Nessun’altra società può vantare simili prodotti, con l’86% degli allievi della “De Toekomst” che a 16 anni diventano calciatori professionisti. Accelerando i tempi in modo vertiginoso anche per quanto riguarda l’ingresso in prima squadra: prima ci arrivavano a 23-24 anni, ora, visto che a 20-21 già se ne vanno, sono arruolati a 19.
“Noi non abbiamo leggende, noi le creiamo”, dice orgoglioso Van der Sar, che predica la teoria del “dare qualcosa indietro alla società”. Come i 566 milioni di euro di plusvalenze incassati dall’Ajax dal 2001 grazie proprio ai calciatori fatti in casa, con 90 milioni di profitti solo nell’ultimo quinquennio, a fronte in un fatturato di appena 100 milioni a stagione (molto inferiore a quelli delle big del nostro calcio). Un sistema talmente vincente da allargarsi in Cina dal novembre 2017, per cinque anni, con una accademia calcistica modello Ajax a Guangzhou, ed acquisire il 51% di una squadra a Cape Town, in Sud Africa.

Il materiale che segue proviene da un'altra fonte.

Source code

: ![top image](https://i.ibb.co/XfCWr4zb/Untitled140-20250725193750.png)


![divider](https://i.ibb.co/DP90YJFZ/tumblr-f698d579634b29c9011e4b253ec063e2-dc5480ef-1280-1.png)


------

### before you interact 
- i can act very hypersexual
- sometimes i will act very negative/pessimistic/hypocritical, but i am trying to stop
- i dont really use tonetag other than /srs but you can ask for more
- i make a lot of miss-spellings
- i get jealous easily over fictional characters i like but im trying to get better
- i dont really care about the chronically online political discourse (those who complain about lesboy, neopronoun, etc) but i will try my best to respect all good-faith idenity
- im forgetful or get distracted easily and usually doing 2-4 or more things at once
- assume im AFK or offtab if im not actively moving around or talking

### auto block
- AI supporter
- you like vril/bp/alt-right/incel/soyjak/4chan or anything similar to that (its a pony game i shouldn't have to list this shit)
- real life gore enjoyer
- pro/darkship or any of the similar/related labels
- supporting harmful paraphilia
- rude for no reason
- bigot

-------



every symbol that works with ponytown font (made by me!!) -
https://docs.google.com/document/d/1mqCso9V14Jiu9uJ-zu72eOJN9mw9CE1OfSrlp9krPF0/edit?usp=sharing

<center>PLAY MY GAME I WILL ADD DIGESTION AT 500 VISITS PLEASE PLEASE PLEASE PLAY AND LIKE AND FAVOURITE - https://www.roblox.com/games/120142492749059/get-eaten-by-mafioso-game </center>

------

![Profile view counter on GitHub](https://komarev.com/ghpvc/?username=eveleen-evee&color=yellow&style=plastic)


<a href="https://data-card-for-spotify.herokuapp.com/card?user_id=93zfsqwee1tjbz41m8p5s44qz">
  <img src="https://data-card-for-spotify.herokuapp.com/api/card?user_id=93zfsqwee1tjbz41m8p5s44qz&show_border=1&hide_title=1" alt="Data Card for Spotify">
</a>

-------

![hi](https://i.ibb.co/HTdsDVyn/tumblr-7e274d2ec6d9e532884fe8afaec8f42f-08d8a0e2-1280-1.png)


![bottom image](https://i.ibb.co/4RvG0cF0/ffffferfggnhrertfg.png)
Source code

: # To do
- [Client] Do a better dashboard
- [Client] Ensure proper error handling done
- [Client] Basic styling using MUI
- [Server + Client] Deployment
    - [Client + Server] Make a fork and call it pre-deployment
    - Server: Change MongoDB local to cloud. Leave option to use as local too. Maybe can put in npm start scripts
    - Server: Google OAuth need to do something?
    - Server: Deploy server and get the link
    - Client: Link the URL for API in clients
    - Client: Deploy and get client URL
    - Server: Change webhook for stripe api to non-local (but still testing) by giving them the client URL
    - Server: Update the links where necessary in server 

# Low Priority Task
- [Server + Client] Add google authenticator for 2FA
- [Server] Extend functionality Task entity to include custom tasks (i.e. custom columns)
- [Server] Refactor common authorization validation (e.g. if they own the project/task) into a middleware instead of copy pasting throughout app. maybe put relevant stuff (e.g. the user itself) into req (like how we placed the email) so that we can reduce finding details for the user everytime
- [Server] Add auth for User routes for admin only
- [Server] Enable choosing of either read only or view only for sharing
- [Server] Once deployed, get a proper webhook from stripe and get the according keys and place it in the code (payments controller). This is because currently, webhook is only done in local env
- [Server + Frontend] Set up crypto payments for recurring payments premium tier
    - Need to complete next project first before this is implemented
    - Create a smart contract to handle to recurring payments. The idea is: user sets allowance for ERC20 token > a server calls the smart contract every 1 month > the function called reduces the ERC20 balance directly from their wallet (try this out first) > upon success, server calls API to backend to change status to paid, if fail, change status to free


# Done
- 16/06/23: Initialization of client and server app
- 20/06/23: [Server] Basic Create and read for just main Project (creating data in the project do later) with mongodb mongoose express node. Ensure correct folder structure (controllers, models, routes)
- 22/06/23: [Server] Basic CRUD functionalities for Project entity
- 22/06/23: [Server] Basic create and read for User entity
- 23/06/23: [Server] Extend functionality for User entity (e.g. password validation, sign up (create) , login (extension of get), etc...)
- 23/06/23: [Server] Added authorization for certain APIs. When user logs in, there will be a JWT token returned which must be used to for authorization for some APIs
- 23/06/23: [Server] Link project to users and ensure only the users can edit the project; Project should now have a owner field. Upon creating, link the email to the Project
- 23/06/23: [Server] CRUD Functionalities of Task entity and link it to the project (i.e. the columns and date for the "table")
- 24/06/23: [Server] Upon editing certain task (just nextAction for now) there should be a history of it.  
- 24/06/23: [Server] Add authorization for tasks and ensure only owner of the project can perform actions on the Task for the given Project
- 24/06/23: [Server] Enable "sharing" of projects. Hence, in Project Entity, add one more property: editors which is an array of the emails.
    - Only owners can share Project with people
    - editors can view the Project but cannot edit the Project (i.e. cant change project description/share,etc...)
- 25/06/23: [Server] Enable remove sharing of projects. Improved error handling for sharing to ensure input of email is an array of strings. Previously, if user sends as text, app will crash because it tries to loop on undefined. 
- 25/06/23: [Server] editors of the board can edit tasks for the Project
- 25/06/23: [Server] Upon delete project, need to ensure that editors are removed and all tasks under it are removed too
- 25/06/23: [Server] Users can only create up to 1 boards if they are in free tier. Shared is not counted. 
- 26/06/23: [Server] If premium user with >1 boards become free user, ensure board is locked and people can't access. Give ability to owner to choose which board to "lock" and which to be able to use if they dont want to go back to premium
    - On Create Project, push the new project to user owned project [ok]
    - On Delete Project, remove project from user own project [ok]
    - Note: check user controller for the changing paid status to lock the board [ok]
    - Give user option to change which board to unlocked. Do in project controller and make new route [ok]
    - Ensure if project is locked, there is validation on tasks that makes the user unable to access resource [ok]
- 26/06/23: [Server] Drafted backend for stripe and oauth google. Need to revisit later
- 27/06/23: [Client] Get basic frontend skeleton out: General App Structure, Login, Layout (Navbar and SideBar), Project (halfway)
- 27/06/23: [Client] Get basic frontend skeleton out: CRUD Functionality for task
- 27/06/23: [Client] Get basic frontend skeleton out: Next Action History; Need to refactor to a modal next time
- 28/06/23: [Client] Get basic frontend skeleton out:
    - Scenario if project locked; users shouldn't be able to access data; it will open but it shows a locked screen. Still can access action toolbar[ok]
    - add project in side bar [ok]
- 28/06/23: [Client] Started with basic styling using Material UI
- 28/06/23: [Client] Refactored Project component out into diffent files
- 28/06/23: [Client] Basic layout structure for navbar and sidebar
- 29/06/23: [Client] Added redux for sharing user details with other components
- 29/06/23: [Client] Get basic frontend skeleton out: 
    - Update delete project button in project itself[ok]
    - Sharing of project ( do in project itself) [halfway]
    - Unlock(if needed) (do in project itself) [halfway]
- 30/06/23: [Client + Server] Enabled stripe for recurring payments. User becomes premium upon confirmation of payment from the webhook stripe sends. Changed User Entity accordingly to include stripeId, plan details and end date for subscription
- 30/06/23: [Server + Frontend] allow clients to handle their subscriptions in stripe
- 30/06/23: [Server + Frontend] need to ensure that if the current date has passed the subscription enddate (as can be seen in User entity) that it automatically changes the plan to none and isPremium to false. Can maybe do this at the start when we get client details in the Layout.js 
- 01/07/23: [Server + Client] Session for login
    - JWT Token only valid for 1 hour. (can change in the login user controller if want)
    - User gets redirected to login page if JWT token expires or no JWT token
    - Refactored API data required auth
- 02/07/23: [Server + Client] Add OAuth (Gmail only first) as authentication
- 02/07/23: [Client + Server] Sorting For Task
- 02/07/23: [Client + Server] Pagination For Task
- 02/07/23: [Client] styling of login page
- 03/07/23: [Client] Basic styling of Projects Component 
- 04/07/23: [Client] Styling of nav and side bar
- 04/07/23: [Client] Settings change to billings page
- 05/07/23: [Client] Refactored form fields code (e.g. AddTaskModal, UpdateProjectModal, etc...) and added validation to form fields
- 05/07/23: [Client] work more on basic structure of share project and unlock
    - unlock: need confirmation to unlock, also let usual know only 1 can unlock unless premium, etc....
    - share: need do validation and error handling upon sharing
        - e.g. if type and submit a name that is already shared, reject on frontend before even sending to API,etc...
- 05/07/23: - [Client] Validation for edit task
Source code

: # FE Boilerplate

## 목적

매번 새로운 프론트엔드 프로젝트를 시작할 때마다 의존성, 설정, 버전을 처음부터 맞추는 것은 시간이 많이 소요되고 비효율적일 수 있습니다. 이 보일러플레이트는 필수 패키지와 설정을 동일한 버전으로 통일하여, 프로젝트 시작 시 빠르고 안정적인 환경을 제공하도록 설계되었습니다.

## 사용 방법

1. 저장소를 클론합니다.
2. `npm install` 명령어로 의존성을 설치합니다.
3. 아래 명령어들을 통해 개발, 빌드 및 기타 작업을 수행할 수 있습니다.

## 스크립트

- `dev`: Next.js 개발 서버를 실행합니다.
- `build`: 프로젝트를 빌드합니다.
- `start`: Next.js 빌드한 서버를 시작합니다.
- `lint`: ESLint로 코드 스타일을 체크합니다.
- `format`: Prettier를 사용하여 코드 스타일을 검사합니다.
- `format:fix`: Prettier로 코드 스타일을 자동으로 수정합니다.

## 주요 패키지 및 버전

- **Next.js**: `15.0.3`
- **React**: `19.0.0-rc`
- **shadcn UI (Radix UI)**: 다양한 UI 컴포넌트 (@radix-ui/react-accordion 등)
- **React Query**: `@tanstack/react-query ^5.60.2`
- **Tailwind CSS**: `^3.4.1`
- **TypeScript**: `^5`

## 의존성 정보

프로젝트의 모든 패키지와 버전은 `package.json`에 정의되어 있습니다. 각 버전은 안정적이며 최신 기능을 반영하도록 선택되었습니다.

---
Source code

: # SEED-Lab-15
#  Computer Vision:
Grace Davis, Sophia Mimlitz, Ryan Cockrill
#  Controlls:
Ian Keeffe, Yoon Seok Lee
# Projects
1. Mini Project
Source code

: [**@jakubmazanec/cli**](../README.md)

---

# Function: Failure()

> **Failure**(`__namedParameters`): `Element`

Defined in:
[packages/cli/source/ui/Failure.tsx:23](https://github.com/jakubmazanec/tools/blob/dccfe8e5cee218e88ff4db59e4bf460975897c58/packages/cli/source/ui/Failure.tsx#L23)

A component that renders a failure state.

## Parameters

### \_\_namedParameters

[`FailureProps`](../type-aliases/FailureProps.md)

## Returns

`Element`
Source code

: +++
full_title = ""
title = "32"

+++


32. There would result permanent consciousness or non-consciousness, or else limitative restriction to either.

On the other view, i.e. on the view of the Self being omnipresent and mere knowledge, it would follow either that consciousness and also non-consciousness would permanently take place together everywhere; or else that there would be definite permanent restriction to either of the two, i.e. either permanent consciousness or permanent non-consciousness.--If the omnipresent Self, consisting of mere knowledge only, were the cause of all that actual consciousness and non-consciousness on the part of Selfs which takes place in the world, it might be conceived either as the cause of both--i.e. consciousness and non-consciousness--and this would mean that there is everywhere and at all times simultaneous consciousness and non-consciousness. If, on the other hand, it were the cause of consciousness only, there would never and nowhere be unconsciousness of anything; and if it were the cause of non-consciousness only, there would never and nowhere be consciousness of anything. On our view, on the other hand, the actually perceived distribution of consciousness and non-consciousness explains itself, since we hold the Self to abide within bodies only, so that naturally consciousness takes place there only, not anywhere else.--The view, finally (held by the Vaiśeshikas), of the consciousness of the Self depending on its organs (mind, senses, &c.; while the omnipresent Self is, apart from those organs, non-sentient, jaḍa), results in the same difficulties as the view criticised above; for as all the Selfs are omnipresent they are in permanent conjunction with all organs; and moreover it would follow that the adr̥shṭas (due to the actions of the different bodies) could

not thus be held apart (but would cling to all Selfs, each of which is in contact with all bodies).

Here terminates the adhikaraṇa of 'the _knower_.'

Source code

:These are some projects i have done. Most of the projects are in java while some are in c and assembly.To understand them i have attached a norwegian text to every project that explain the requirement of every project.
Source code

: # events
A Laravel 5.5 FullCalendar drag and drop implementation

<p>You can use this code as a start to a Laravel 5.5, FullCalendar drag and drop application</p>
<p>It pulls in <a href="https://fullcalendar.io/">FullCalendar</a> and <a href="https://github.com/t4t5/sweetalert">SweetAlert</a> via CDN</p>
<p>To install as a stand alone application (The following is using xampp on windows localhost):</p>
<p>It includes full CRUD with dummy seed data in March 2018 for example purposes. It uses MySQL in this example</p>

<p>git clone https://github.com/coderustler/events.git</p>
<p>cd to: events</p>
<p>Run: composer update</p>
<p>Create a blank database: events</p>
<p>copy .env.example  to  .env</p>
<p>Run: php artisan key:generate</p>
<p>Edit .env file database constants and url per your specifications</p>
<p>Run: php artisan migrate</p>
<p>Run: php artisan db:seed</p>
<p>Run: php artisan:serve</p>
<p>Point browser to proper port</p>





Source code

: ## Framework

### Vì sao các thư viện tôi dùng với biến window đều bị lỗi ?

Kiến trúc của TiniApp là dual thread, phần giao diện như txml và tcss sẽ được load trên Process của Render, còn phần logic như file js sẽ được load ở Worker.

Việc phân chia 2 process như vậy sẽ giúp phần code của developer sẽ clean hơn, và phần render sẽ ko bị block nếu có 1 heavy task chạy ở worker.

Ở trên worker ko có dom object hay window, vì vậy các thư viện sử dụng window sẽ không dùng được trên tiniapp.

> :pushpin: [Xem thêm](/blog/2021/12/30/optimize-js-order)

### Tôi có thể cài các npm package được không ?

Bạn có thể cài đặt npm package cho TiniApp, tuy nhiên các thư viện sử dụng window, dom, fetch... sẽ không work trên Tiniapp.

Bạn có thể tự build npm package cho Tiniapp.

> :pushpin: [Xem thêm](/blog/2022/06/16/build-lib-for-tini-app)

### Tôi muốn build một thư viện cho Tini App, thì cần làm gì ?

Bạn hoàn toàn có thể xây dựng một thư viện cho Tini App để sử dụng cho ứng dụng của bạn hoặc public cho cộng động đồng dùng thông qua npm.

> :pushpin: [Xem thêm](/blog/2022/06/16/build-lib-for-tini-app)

Tutto questo per abbellire continuamente, con un investimento di 220 milioni (dal 1993) la casa, cioè lo stadio – la Johan Cruijff Artena - da 54 mila posti, con 40mila abbonati, aree vip, e quindi entrate per 25 milioni l’anno. Indispensabili, visti gli appena 10 milioni dei diritti tv. Come i 46 di ricavi dell’area commercial. I costi operativi sono di 100 milioni, 55 sono per il personale, cioè i 448 dipendenti (127 giocatori, 111 fra tecnici e medici), più i 56 milioni per la rosa (26,5 per gli ingaggi dei calciatori). La società è quotata in Borsa e, grazie all’impresa di Madrid, il titolo AFC Ajax è salito di quasi 8 punti percentuali, con un picco a 17 euro, nuovo massimo storico.
Tutto all’Ajax è nuovo e moderno, come i giovani calciatori, come il gioco, come lo stadio con un sistema di alimentazione energetica di pannelli solari ma, insieme, è vecchio, come la tradizione dei suoi campioni e come quel logo della società che richiama Aiace Telamonio. Il coraggioso combattente che si suicidò per la vergogna quando si accorse di aver ucciso nella notte un intero gregge anziché i compagni greci nell’assedio di Troia. Stavolta, la notte di battaglia è finita in gloria.